Iryna Schul im Januar 2020 bei der vom Maximilian-Kolbe-Werk ausgerichteten Feier zum orthodoxen Weihnachtsfest

06.05.2020     75 Jahre ist es her, als der Zweite Weltkrieg zu Ende ging. Vor 75 Jahren, am 7. Mai 1945, wurde auch die Ukrainerin Iryna Schul aus einem Außenlager des KZ Flossenbürg befreit. Sie ist heute 101 Jahre alt.

Iryna Schul kann auf ein erlebnisreiches Jahrhundert zurückblicken. Geboren wurde sie am 23. Juni 1918 in Przemysl/ Polen, im gleichen Jahr endete auch der Erste Weltkrieg. Ihre Kindheit und Jugend fallen in die Zeit zwischen den Weltkriegen.

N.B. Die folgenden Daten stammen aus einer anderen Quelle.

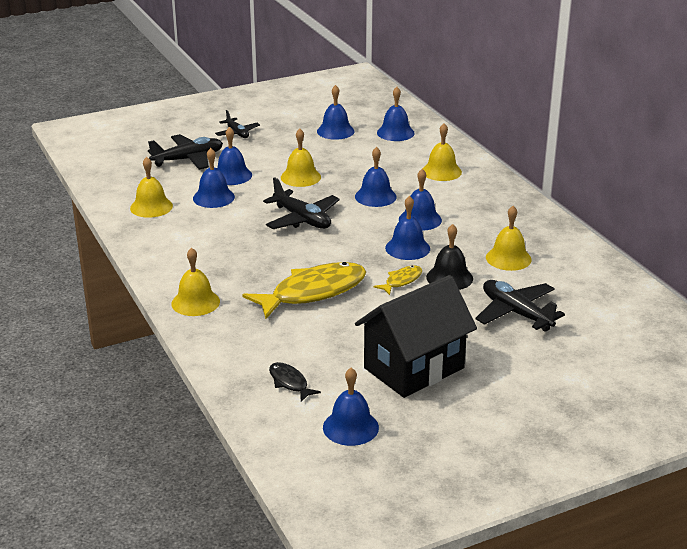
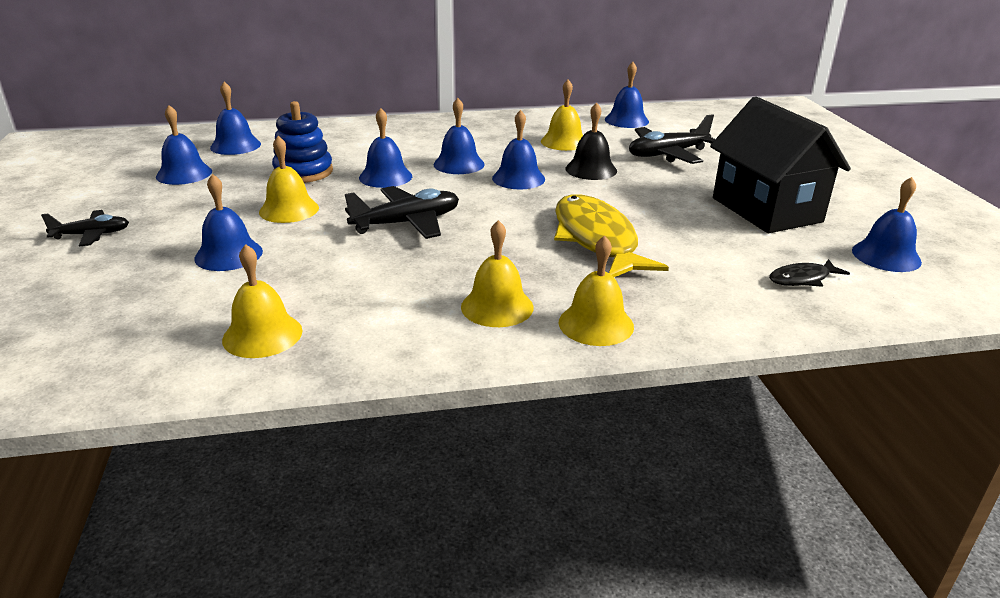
camera: 75 degrees left, 0 degrees up
black plane [148,134,223,169] -> none
blue bell [193,148,235,208] -> blue bell moved to [605,62,649,128]
yellow fish [374,266,422,295] -> none
yellow bell [423,123,462,181] -> yellow bell moved to [461,220,534,327]
none -> blue stacking toy [272,101,333,183]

Als der Zweite Weltkrieg ausbrach, war Iryna 21 Jahre alt. Die polnische Stadt Lwow, wo sie zu der Zeit lebte und studierte, wurde im September 1939 in Folge des Hitler-Stalin-Pakts in die Ukrainische Sowjetrepublik eingegliedert.

Zwei Jahre später, im Juni 1941, besetzten die Deutschen nach dem Überfall auf die Sowjetunion die Stadt. Es dauerte nicht lange, bis Iryna Schul, die sich für die Ukrainische Aufständische Armee engagierte, von der Gestapo verhaftet wurde. Im März 1944 wurde sie ins Frauenkonzentrationslager Ravensbrück deportiert, drei Monate später kam sie ins KZ-Außenlager Zwodau nahe Flossenbürg. Als die Amerikaner das Lager ein Jahr später am 7. Mai 1945 befreiten, wog Iryna nur noch 44 Kilo.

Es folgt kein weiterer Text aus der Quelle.